1850                 Compromise of 1850 provides (a) California becomes 31st state admitted to the Union and a free state, (b) land won from Mexico would be organized without provisions re slavery, (c) Texas to receive compensation for ceding land to New Mexico, (d) a stringent Fugitive Slave Act to be enacted, and (e) slave trade in District of Columbia to be abolished.  Kansas and Nebraska territories organized.  Congress passes the Fugitive Slave Act over strenuous abolitionist protest.
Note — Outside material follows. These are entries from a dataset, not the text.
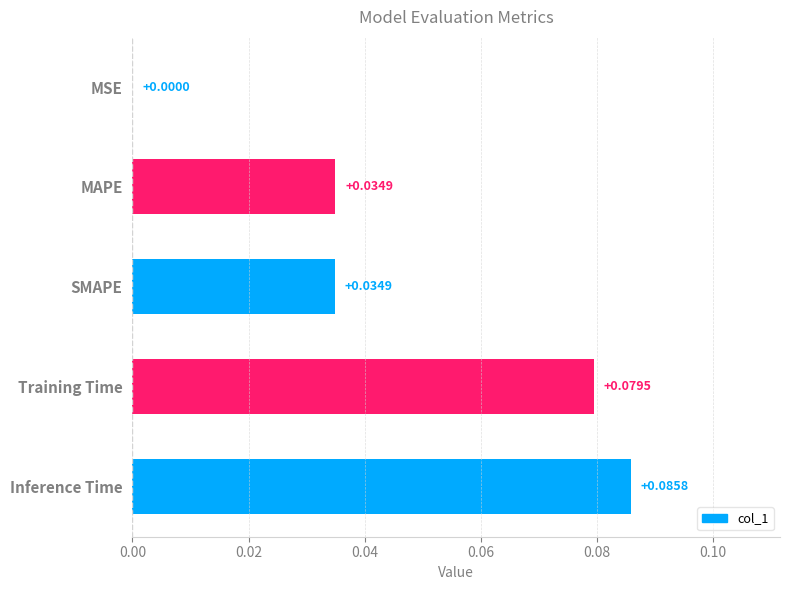

What is the change in value from MAPE to Inference Time?

+0.1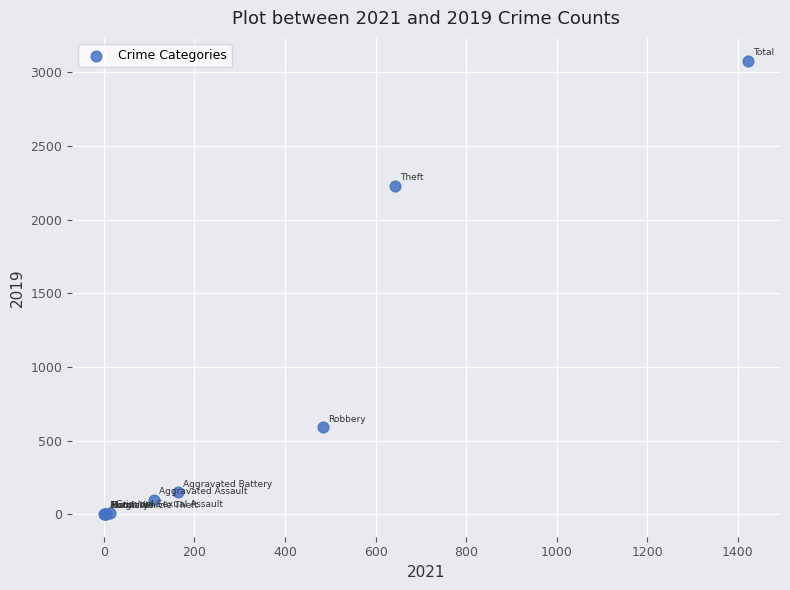

What Y value in the scatter plot is closest to 1540?

2230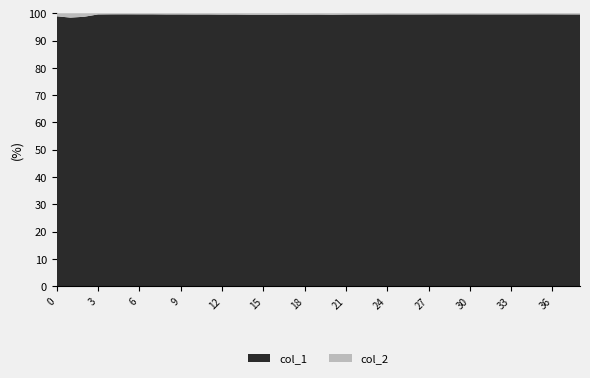

Reading left to right, list all the values displayed in this chart.

col_1: 88	122	227	880	1221	1495	1695	2174	2207	2450	2762	3022	3330	3644	3964	4147	4287	4861	4944	5404	5414	6250	6691	7131	7775	7833	8097	8429	8915	9077	9475	9484	9821	10029	10709	11222	11310	11421	11461
col_2: 1	2	3	4	5	6	7	9	10	11	13	14	17	18	22	23	24	25	26	27	30	31	32	33	34	35	36	37	38	39	40	41	42	43	46	47	48	50	51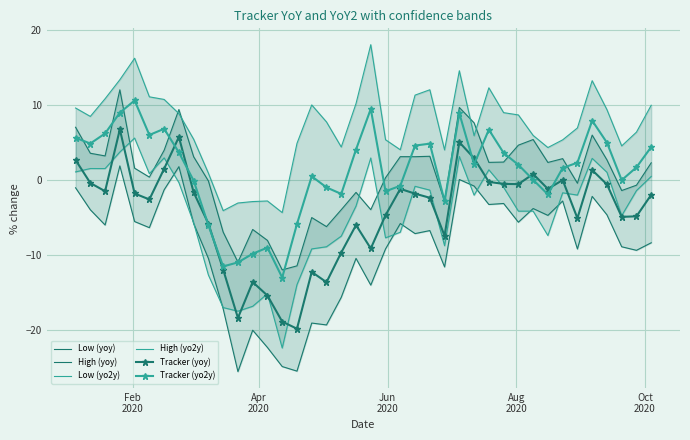

How many positive values does the High (yoy) series have?

24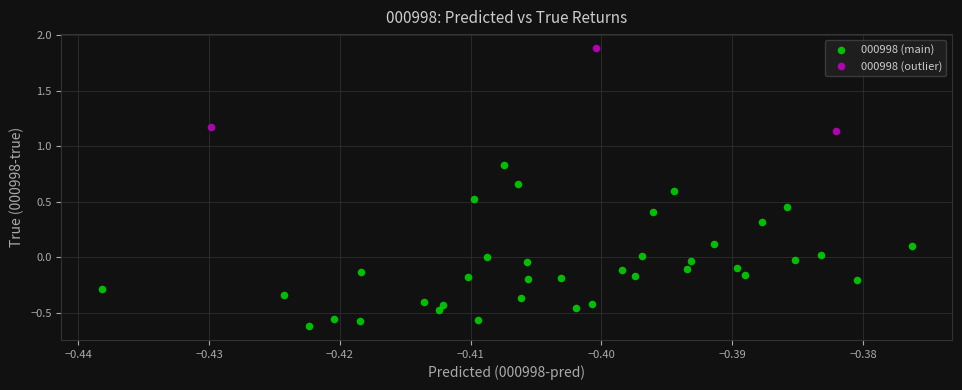

Which series contains the lowest Y value?

000998 (main)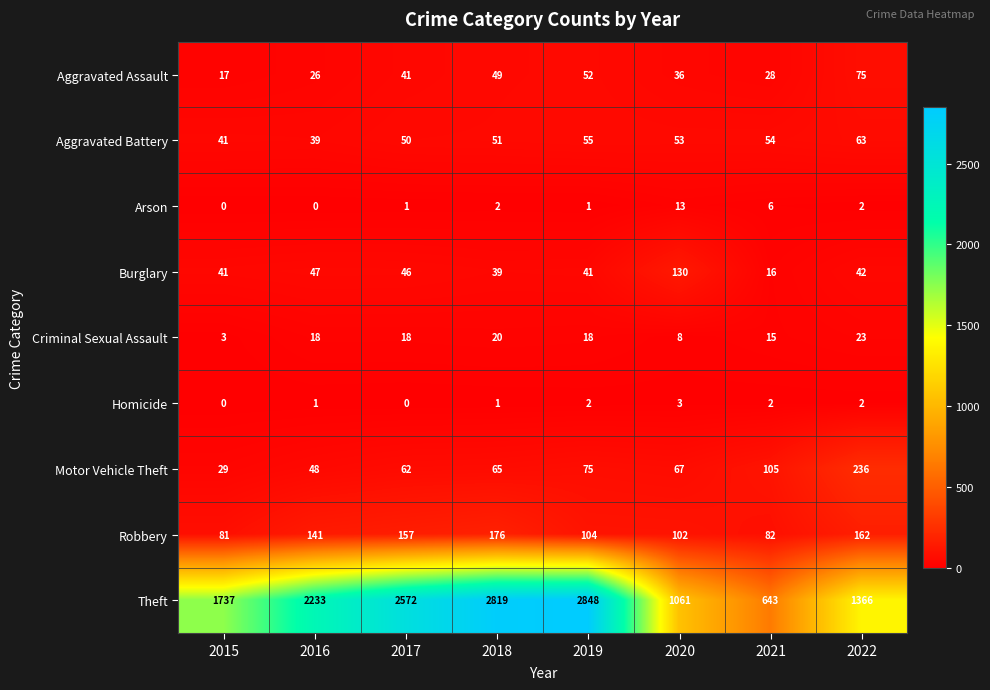

The Criminal Sexual Assault series shows 33 at 2022. True or false?

False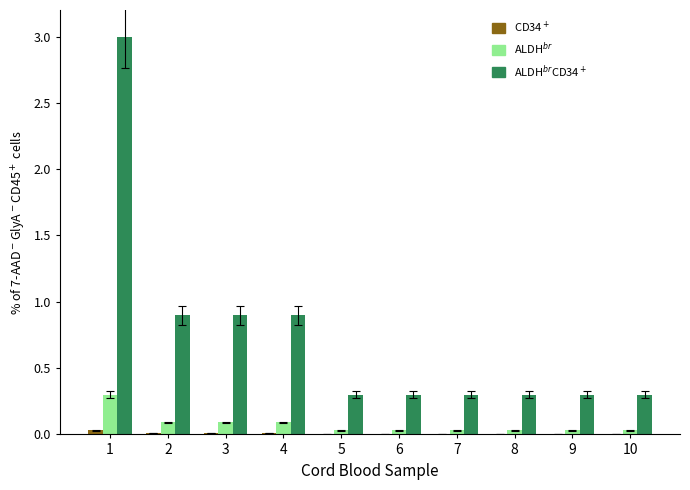

How many distinct data groups are displayed?

3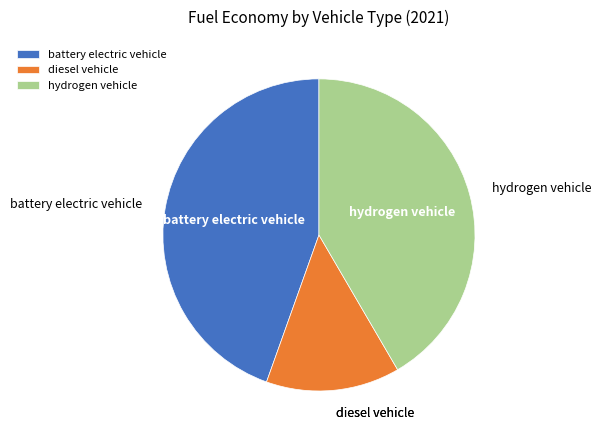

The hydrogen vehicle slice represents 54% of the pie. True or false?

False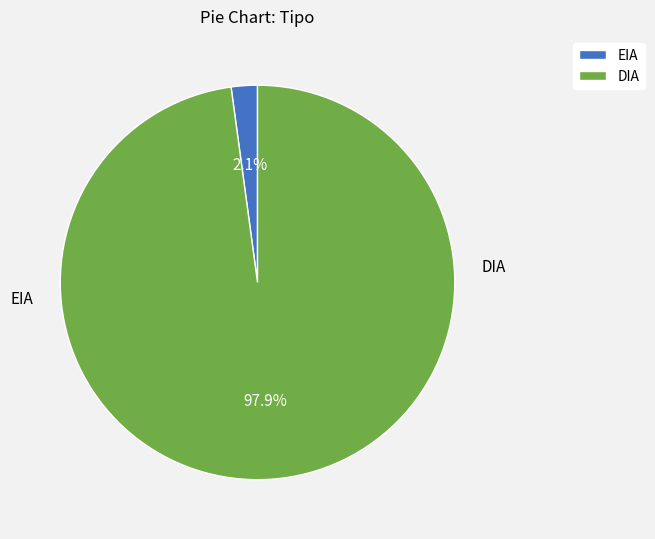

Which category has the smallest portion of the pie?

EIA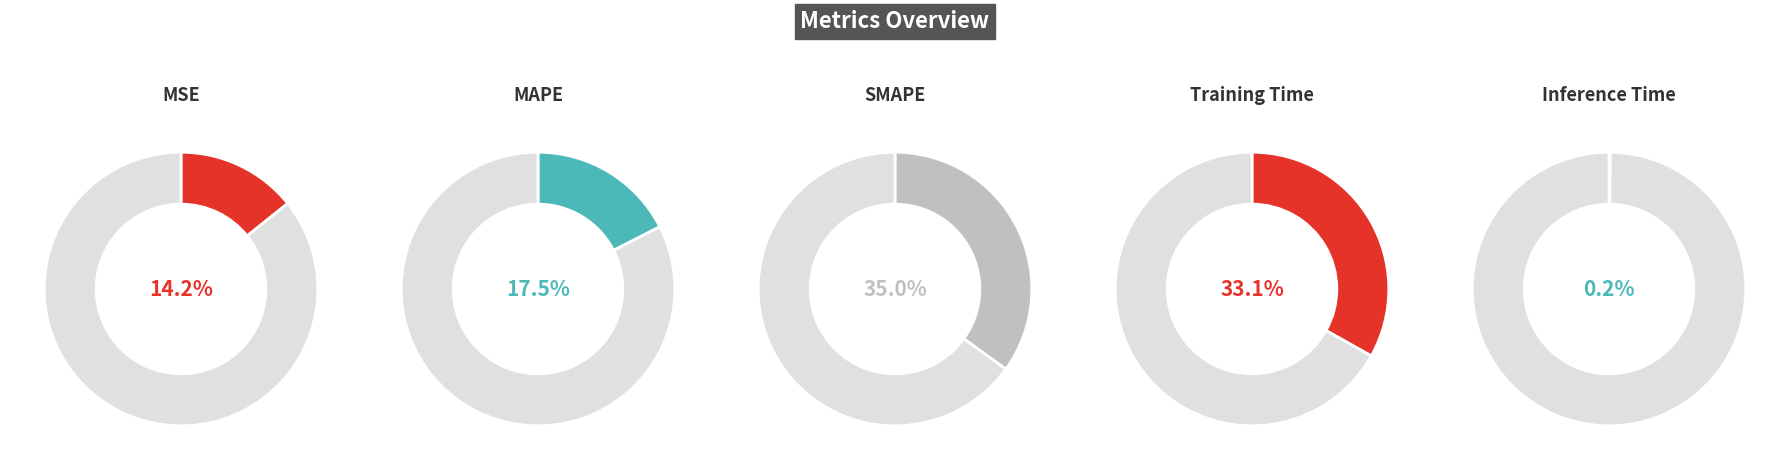

Which slice is the smallest?

Inference Time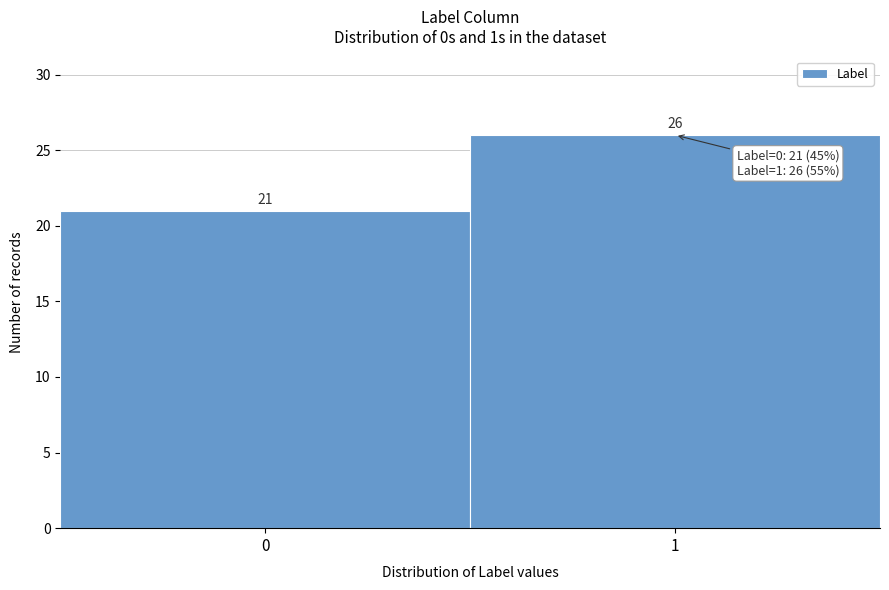

Reading right to left, what are all the values shown in this chart?

26	21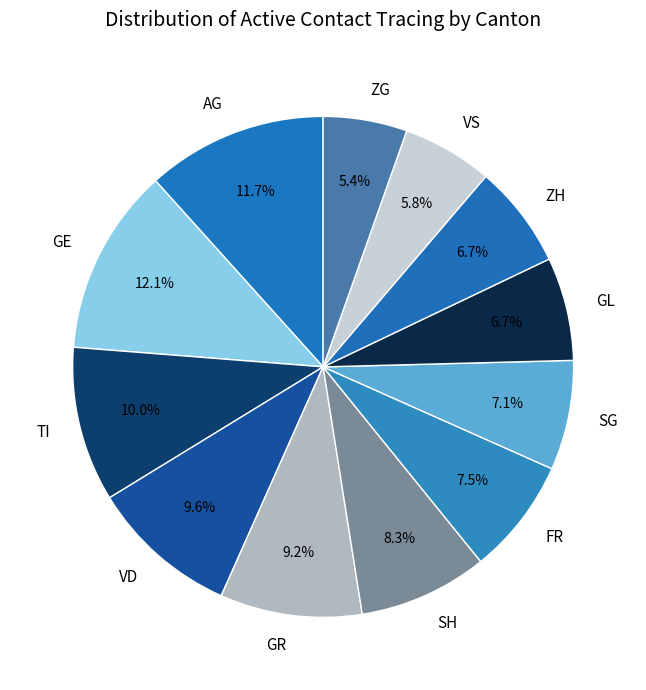

To the nearest percent, what is the difference between the largest and smallest slice percentages?

7%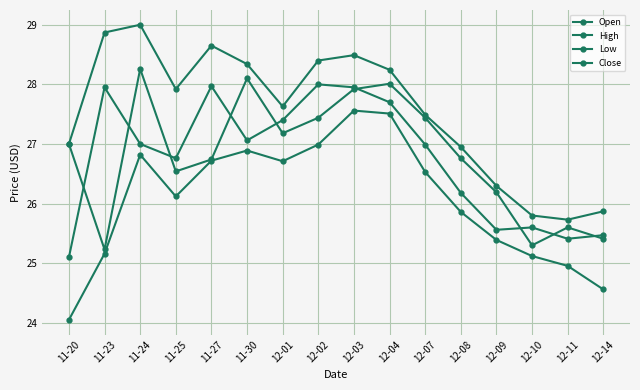

How many lines are shown in the chart?

4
Hawthorne publishes The Scarlet Letter.  At this date, an estimated one-half of US seamen are African Americans.

 

1852                 Uncle Tom’s Cabin published serially, it becomes the most successful novel of the 19th century, and Harriet Beecher Stowe states that “the hand of God” wrote her antislavery novel.  She also advocates that blacks return to Africa.  Commenting on the dominance of the literary marketplace by female writers, Hawthorne decries “that damn mob of scribbling women.”

 

1853                 Chief Seattle (Duwamish) delivers a speech recorded by a white observer, part of an emergent tradition of whites transcribing, recording, translating, and altering Native American oral literature.

 

1854                 The Republican Party is founded to oppose the Kansas-Nebraska Act’s opening of the West to slavery.

 

1855                 On Long Island, New York, “Walt Whitman, an American, one of the roughs, a kosmos” self-publishes first edition of Leaves of Grass; John Greenleaf Whittier throws the book into the fire because of its homosexual imagery.  In Boston, Henry Wadsworth Longfellow publishes The Song of Hiawatha, a recombinatory retelling of Native American religious stories; it becomes America’s best-known and most-translated epic poem.  Melville publishes “Benito Cereno,” a story of revolt on a slave ship.

 

1856                 In Ohio, Margaret Garner, an escaped slave, tries to kill her children to prevent them from being returned to slavery.  She manages to kill one child.  This incident becomes the basis for Toni Morrison’s Beloved.

           

1857                 In the Dred Scott decision, US Supreme Court chief justice Roger B. Taney holds that blacks are not citizens and Congress had no authority to exclude slavery from any territory, thus invalidating the Missouri Compromise of 1820.

 

1859                 John Brown attacks the Federal arsenal at Harpers Ferry, Virginia, and the United States public confronts the inevitability of armed conflict over slavery.  Emerson, Thoreau, Whittier and many writers demand Brown be spared; he hangs.

 

1860                 Abraham Lincoln elected president.  South Carolina secedes in December, before Lincoln enters office.

 

1861-65             The US Civil War.  Emily Dickinson’s period of greatest poetic productivity, 1861-1863.